Ran across pics from a moose hunt back in 1999. 642 lb., 13 point

View attachment 168788


View attachment 168789


View attachment 168790


Guess I can't make 'em show up in the post. Oh, well


----------



## outdoorlivin247 (Jan 18, 2011)

I've shot whitetails that big...LOL


----------



## hossthehermit (Jan 18, 2011)

outdoorlivin247 said:


> I've shot whitetails that big...LOL


 
I'm sure you have. No doubt in my mind. You certainly would not tell a lie. Or even exaggerate. You must realize, though, that on that particular hunt I only had my at the time wife along for help. Therefore I was forced to pass up several actual grown up mooses until I found a little one that I could manage myself. If I'd had my present wife along, things would have been different.


----------



## outdoorlivin247 (Jan 18, 2011)




----------



## hossthehermit (Jan 18, 2011)

Cool, gotta larn how to do that


----------



## deeker (Jan 18, 2011)

Well, 642lbs of meat?

But it still has milk on its mouth.

IF I ever draw a Utah once in a lifetime bullwinkle permit....huge IF.....

Had a big cow elk dress out at 380lbs once.....

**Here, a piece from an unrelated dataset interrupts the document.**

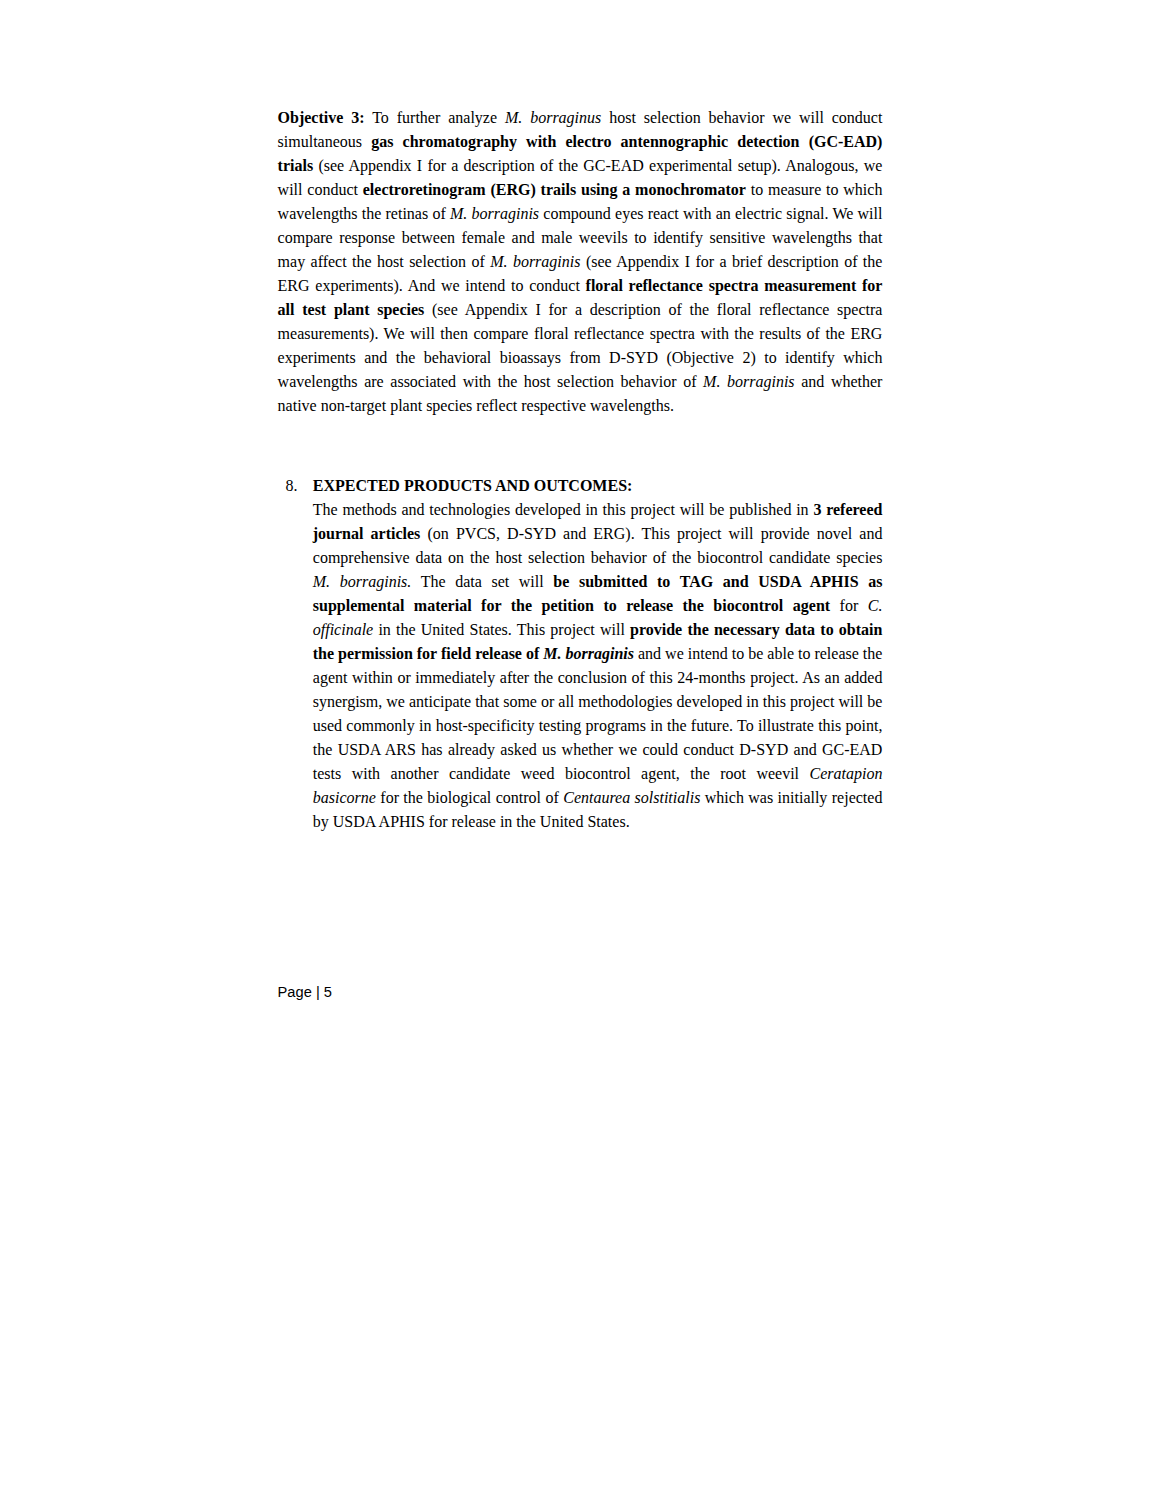Objective 3: To further analyze M. borraginus host selection behavior we will conduct simultaneous gas chromatography with electro antennographic detection (GC-EAD) trials (see Appendix I for a description of the GC-EAD experimental setup). Analogous, we will conduct electroretinogram (ERG) trails using a monochromator to measure to which wavelengths the retinas of M. borraginis compound eyes react with an electric signal. We will compare response between female and male weevils to identify sensitive wavelengths that may affect the host selection of M. borraginis (see Appendix I for a brief description of the ERG experiments). And we intend to conduct floral reflectance spectra measurement for all test plant species (see Appendix I for a description of the floral reflectance spectra measurements). We will then compare floral reflectance spectra with the results of the ERG experiments and the behavioral bioassays from D-SYD (Objective 2) to identify which wavelengths are associated with the host selection behavior of M. borraginis and whether native non-target plant species reflect respective wavelengths.
EXPECTED PRODUCTS AND OUTCOMES:
The methods and technologies developed in this project will be published in 3 refereed journal articles (on PVCS, D-SYD and ERG). This project will provide novel and comprehensive data on the host selection behavior of the biocontrol candidate species M. borraginis. The data set will be submitted to TAG and USDA APHIS as supplemental material for the petition to release the biocontrol agent for C. officinale in the United States. This project will provide the necessary data to obtain the permission for field release of M. borraginis and we intend to be able to release the agent within or immediately after the conclusion of this 24-months project. As an added synergism, we anticipate that some or all methodologies developed in this project will be used commonly in host-specificity testing programs in the future. To illustrate this point, the USDA ARS has already asked us whether we could conduct D-SYD and GC-EAD tests with another candidate weed biocontrol agent, the root weevil Ceratapion basicorne for the biological control of Centaurea solstitialis which was initially rejected by USDA APHIS for release in the United States.
Page | 5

I want to really hunt the Alaska Yukon moose.


----------



## WesternSaw (Jan 18, 2011)

*Hoss*

That's a fine looking animal to me! Where did the hunt take place? I think someone told me most of the moose hunts in the USA are a once in lifetime hunt.Is this true?I would post a few of my old moose hunt pics here to but I don't know how to move a picture from one thread to another.Also I would not want to put them up here without your okay.
Lawrence


----------



## discounthunter (Jan 18, 2011)

very cool.


----------



## WesternSaw (Jan 18, 2011)

*Moose pics*

Hi Hoss
Hope you don't get offended by me posting this on your thread.If you do i will delete no problem.Just wanted to share from one moose hunter to another.Not sure if I linked this the right way or not.I don't know how to just transfer the pictures.
Lawrence





http://www.arboristsite.com/great-outdoors/125438.htm


----------



## PasoRoblesJimmy (Jan 18, 2011)

Well done. Nice looking moose. Conveniently on a road where it can be hoisted into a vehicle.


----------



## hossthehermit (Jan 19, 2011)

petesoldsaw said:


> That's a fine looking animal to me! Where did the hunt take place? I think someone told me most of the moose hunts in the USA are a once in lifetime hunt.Is this true?I would post a few of my old moose hunt pics here to but I don't know how to move a picture from one thread to another.Also I would not want to put them up here without your okay.
> Lawrence



Naaaaaw, I sure don't mind. Hunt was in Maine, permits are drawn in alottery thing, if ya git one ya gotta wait like 5 years before you can apply again.


----------